Friday, January 21, 2011

[Hun Xen's] Musketeers all for one



Saturday, January 22, 2011
Bangkok Post

Cambodia's Press and Quick Reaction Unit's key men Phay Siphan and Tith Sothea have joined fellow spokesman Koy Kuong in defending the interests of Cambodia and its premier Hun Sen.

Cambodia's so-called Three Musketeers have been very effective in their swift political responses to whoever picks a fight with their beloved leader.

The unit was established in June 2009 in a sub-decree signed by Hun Sen and comes under the supervision of veteran politician Sok An, minister of the council of ministers.

From the outset, the unit aimed to react to news or any information disseminated by national, international sources and critics that is deemed a threat to Cambodia, its government and its national identity.
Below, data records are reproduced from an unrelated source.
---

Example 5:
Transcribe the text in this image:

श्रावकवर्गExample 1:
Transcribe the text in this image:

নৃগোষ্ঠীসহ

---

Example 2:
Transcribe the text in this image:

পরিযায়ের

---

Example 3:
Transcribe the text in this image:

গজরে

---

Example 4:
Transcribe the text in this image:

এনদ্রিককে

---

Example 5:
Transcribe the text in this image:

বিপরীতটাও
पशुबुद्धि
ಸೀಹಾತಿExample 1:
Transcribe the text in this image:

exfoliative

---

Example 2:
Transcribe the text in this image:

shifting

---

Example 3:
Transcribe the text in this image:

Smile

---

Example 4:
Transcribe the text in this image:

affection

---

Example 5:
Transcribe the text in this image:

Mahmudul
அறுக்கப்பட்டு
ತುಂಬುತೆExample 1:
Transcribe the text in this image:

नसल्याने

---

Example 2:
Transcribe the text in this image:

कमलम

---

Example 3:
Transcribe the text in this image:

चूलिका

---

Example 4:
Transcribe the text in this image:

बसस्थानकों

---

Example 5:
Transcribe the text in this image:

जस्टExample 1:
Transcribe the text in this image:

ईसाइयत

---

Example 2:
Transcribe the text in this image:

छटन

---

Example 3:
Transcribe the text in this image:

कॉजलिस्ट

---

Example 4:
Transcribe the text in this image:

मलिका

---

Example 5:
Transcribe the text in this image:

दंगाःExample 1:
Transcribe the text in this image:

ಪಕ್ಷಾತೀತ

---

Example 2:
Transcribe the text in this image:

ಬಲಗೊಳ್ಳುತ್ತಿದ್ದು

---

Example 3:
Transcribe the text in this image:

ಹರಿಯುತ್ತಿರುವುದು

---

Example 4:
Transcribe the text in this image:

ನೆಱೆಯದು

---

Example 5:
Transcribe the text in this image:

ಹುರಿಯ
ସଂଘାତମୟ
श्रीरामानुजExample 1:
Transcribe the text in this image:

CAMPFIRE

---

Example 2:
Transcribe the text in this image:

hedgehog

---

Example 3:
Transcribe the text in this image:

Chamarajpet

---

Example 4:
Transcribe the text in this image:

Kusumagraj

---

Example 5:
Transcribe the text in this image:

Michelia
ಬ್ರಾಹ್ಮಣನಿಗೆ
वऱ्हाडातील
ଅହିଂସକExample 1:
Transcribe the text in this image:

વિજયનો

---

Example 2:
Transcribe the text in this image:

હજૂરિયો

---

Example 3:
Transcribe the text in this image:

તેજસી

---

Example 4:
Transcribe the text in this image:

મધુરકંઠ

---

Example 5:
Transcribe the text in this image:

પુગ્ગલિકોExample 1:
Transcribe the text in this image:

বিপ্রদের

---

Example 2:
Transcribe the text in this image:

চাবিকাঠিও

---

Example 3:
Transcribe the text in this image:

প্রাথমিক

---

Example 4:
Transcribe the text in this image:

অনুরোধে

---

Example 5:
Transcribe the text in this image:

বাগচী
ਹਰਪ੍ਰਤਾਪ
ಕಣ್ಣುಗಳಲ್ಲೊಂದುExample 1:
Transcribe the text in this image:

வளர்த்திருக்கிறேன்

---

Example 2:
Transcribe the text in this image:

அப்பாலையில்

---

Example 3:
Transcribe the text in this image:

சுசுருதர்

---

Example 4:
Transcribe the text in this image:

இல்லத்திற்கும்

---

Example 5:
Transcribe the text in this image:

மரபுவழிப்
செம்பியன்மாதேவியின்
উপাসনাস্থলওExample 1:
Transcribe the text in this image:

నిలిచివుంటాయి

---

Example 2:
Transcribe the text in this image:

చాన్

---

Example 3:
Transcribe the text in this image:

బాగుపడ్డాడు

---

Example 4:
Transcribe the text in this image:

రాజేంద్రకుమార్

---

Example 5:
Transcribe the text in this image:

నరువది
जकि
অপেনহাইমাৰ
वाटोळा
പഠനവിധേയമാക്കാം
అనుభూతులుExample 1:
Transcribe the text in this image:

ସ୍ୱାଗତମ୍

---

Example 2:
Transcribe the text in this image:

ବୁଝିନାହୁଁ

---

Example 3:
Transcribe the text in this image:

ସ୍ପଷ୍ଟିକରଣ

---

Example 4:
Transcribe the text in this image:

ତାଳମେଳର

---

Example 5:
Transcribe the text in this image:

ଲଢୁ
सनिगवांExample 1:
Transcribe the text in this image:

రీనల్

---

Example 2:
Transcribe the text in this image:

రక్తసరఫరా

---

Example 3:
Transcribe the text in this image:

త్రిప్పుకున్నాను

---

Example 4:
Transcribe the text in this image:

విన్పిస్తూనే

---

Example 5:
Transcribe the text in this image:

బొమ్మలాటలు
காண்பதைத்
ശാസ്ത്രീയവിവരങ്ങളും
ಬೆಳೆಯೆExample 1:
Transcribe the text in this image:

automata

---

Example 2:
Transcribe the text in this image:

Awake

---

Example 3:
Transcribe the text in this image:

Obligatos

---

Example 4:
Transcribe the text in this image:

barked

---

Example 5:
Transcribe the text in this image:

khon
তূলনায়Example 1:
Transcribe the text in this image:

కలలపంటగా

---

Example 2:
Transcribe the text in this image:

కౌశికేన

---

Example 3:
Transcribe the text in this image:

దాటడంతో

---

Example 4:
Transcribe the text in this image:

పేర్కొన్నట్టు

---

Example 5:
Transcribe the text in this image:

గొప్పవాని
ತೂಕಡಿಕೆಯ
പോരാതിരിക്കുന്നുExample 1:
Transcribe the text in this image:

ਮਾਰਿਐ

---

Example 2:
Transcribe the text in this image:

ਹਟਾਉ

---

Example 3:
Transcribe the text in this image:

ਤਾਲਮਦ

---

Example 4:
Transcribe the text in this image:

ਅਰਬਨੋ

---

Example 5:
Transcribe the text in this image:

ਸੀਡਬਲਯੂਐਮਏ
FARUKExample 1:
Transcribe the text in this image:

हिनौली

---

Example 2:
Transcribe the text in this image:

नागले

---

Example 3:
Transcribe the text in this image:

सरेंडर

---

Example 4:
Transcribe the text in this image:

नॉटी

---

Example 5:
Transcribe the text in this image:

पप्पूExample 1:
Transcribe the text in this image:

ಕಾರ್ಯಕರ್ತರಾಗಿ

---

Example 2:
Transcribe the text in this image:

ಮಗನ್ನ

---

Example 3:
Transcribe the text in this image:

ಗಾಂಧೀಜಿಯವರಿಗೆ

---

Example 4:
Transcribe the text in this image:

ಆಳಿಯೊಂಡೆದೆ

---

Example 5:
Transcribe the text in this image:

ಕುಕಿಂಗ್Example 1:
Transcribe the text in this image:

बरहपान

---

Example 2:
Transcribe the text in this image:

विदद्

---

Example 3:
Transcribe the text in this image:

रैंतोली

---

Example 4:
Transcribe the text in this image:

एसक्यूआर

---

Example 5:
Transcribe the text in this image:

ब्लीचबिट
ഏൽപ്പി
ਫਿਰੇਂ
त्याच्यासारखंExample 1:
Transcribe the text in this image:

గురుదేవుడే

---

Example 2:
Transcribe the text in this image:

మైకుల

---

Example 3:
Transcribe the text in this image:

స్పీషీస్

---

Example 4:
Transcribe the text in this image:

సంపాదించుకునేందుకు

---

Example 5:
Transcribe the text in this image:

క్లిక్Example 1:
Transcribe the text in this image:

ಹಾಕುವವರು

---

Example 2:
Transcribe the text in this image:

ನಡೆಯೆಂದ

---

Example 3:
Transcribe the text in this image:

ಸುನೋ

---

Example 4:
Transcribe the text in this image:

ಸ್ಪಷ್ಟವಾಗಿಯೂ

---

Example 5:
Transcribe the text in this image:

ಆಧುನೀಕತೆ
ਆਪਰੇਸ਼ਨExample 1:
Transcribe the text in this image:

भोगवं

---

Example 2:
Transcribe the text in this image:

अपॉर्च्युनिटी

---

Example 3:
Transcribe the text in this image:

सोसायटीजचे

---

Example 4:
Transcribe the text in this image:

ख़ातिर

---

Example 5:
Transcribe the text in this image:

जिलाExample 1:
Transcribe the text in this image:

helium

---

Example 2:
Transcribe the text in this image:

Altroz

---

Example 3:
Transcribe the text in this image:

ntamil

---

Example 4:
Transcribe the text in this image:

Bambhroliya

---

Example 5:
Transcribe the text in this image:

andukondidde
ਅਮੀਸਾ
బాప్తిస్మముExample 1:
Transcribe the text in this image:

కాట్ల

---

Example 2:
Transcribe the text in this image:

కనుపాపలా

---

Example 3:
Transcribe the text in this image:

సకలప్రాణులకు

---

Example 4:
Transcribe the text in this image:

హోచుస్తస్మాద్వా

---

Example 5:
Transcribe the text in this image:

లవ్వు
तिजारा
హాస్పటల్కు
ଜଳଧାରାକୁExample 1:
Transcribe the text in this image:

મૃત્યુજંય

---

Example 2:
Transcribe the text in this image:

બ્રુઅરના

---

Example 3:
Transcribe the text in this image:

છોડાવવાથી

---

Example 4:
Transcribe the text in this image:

The Three Musketeers are part of a modernised and restructured Cambodian administration with veteran politicians, diplomats and brothers-in-arms in place as advisers to the government.


The group includes younger-generation Cambodians and their faces have become familiar with both local and foreign media as they have been doing their jobs as quickly as their unit title suggests.

Phay Siphan, in his early 50s, was one of the ministry's so-called 16 secretaries of state. A former refugee boy at the Thai-Cambodian border, he holds dual Cambodian and American citizenship and has been serving the ruling Cambodian People's Party (CPP) for the past three decades.

Phay Siphan was an appointed senator under the CPP quota before the Cambodian senate became an elected one in 2006 thanks to his loyalty to the CPP. In 1979, he migrated to the US.

During his senate years, Phay Siphan and two other senators were sacked because of their opposition to a CPP-sponsored bill.

He was invited back from the US to become the unit's mouthpiece. Chhang Song, his senator colleague and also former information minister during the Lon Nol-led regime, was also invited to be an adviser to the Hun Sen administration.

Tith Sothea and Koy Kuong are 10 years younger than Phay Siphan. Like other spokesmen elsewhere, they have risen to the spotlight amid disputes and conflicts.

The unit's responses have been very timely in English and targeted the international audience. It has aimed its fire at the ultra-nationalist yellow shirt People's Alliance for Democracy (PAD) in Thailand and Cambodia's opposition leader Sam Rainsy.

The unit is well staffed to monitor hostility, verbal or otherwise, against the Cambodian leader and their country.

The unit has complained strongly to Google that its cyber maps grossly misrepresent Cambodia's long-contested border with Thailand.

It has also responded to any critical NGO reports such as those furnished by Freedom House and Human Rights Watch that rank Cambodia low for its human rights record.

Earlier, the unit lashed out at key PAD members such as ML Walvipa Charoonroj in May and Sondhi Limthongkul in August for what it said were their attempts to obstruct the two countries from reaching a resolution to their border conflict.